BGH, 19.05.2011 - V ZB 36/11 - Hinweis der Ausländerbehörde auf die Anzeigepflicht des Aufenthaltswechsels und die mit einem Unterlassen verbundenen Folgen ist Voraussetzung des Haftgrundes gem. § 62 Abs. 2 AufenthG; Hinweis der Ausländerbehörde auf die Anzeigepflicht des Aufenthaltswechsels und die mit einem Unterlassen verbundenen Folgen als Voraussetzung des Haftgrundes gem. § 62 Abs. 2 AufenthG

Bundesgerichtshof
Beschl. v. 19.05.2011, Az.: V ZB 36/11
Gericht: BGH
Entscheidungsform: Beschluss
Datum: 19.05.2011
Referenz: JurionRS 2011, 18339
Aktenzeichen: V ZB 36/11
 

Verfahrensgang:

vorgehend:

AG Öhringen - 16.11.2010 - AZ: XIV 4/10

LG Heilbronn - 30.11.2010 - AZ: 1 T 547/10 Ri

BGH - 27.01.2011 - AZ: V ZA 37/10

Fundstelle:

FGPrax 2011, 254-255

Amtlicher Leitsatz:

AufenthG § 62 Abs. 2 Satz 1 Nr. 2, Nr. 5

  1. a)

    Der Haftgrund gemäß § 62 Abs. 2 Satz 1 Nr. 2 AufenthG setzt in der Regel voraus, dass die Ausländerbehörde den Ausländer auf die Anzeigepflicht nach § 50 Abs. 5 AufenthG und die mit einem Unterlassen der Anzeige des Aufenthaltswechsels verbundenen Folgen hingewiesen hat.

  2. b)

    Gründet sich der Verdacht der Entziehungsabsicht allein auf Umstände, die in § 62 Abs. 2 Satz 1 Nr. 2 AufenthG geregelt sind, kann die Haft nicht zusätzlich auf § 62 Abs. 2 Satz 1 Nr. 5 AufenthG gestützt werden.
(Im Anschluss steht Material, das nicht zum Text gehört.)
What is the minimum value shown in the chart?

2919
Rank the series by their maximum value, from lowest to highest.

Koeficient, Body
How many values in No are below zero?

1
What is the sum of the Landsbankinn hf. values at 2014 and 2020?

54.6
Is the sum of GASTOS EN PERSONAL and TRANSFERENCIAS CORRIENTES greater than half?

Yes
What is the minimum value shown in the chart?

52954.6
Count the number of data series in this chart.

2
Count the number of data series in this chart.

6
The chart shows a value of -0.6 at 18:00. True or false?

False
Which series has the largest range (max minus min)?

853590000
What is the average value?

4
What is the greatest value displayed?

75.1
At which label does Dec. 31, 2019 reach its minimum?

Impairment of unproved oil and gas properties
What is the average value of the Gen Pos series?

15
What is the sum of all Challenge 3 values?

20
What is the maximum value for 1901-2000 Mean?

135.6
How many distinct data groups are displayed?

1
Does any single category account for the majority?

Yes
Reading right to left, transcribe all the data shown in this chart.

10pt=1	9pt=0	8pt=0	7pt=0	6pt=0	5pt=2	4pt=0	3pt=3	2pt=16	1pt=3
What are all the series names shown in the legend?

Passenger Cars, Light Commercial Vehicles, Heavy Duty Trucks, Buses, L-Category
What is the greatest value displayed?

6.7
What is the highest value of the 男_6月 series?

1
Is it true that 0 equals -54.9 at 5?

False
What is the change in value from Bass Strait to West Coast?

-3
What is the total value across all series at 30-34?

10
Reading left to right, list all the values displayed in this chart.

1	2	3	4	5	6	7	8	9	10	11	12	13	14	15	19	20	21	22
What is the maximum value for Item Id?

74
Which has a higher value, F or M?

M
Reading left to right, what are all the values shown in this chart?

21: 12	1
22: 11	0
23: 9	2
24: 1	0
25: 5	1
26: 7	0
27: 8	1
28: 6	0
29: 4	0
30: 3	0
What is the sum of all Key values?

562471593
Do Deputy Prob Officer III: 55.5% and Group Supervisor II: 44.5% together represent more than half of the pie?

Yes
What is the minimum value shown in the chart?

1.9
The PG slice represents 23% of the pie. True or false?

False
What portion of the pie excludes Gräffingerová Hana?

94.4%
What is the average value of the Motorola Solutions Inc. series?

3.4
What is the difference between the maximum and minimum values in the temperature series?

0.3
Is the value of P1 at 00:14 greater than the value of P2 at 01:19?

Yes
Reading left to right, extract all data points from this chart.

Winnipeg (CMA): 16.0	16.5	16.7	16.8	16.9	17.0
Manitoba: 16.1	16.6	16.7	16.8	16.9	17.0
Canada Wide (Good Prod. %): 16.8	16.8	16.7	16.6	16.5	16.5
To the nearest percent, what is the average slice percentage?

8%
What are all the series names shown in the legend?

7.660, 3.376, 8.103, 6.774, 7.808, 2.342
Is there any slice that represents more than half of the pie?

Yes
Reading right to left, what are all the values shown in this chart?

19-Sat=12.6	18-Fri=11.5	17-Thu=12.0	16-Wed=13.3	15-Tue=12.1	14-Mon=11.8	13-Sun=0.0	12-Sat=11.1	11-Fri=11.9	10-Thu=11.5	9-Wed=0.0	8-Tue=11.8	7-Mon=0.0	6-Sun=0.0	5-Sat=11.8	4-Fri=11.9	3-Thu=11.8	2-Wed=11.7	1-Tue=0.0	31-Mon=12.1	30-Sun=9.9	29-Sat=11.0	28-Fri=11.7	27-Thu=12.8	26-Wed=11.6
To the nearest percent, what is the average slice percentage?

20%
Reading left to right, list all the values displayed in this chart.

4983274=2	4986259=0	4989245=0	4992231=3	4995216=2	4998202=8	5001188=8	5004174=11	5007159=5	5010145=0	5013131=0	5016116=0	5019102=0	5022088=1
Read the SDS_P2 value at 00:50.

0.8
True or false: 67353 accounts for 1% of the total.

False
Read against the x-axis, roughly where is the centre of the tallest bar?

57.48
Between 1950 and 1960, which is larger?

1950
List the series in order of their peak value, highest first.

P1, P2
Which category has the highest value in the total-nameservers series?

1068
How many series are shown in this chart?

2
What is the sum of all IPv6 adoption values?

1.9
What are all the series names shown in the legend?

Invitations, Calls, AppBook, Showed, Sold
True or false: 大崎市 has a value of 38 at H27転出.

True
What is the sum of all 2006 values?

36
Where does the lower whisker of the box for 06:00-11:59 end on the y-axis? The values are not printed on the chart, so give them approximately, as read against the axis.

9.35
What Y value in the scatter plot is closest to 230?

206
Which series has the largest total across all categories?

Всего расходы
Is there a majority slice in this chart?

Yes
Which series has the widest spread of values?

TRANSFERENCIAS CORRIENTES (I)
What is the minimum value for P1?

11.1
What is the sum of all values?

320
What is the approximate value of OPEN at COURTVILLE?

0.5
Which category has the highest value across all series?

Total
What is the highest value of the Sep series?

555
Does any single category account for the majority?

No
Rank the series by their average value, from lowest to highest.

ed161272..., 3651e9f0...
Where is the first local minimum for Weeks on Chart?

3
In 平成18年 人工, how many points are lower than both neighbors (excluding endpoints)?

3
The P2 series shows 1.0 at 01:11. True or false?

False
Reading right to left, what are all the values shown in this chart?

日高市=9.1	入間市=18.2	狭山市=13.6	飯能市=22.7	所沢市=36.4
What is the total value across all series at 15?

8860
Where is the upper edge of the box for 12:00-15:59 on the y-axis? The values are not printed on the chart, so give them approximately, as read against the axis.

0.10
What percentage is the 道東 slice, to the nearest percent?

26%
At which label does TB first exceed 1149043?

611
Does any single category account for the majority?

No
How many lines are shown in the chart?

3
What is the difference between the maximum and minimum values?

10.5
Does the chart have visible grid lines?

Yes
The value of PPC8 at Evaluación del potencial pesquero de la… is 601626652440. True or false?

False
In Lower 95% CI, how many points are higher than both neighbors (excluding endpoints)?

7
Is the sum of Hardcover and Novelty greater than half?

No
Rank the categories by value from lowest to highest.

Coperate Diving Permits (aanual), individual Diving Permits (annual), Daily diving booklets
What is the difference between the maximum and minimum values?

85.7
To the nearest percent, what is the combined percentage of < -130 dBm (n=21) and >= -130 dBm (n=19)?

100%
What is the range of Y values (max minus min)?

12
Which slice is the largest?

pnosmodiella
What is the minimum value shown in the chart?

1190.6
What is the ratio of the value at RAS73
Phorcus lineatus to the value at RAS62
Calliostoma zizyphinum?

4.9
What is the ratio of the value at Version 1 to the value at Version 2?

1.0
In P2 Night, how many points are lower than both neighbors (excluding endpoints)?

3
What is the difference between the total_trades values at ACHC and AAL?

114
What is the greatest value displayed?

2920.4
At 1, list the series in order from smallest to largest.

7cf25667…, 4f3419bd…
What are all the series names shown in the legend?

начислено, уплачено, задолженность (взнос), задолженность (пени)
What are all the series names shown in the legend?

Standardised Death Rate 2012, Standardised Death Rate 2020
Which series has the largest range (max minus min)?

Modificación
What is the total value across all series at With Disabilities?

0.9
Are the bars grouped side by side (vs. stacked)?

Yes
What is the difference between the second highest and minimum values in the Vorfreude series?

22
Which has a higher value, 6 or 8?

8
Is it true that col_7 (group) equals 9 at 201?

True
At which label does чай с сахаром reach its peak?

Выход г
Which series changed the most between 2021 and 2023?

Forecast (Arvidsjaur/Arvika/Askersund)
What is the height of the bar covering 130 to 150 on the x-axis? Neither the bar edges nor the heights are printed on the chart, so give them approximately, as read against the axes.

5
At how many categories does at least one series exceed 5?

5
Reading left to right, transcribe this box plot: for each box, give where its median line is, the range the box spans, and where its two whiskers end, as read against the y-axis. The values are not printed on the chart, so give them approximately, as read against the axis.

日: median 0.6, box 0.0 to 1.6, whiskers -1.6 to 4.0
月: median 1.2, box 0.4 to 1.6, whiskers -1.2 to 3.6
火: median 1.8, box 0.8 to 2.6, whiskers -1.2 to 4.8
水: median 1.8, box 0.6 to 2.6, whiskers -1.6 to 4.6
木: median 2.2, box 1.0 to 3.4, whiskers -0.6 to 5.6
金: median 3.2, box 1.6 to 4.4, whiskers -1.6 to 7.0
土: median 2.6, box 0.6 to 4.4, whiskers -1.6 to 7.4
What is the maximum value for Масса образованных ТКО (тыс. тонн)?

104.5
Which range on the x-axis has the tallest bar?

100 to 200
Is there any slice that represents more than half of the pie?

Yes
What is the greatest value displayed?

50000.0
Der V. Zivilsenat des Bundesgerichtshofs hat
am 19. Mai 2011
durch
den Vorsitzenden Richter Prof. Dr. Krüger,
die Richterin Dr. Stresemann,
den Richter Dr. Roth und
die Richterinnen Dr. Brückner und Weinland
beschlossen:

Tenor:

Dem Betroffenen wird Wiedereinsetzung in den vorigen Stand gegen die Versäumung der Fristen für die Einlegung und die Begründung der Rechtsbeschwerde gewährt.

Auf die Rechtsbeschwerde des Betroffenen wird festgestellt, dass der Beschluss der 1. Zivilkammer des Landgerichts Heilbronn vom 30. November 2010 den Betroffenen in seinen Rechten verletzt hat.

Gerichtskosten werden nicht erhoben. Die zweckentsprechenden außergerichtlichen Auslagen des Betroffenen werden dem Land Baden-Württemberg auferlegt.

Der Gegenstandswert des Rechtsbeschwerdeverfahrens beträgt 3.000 €.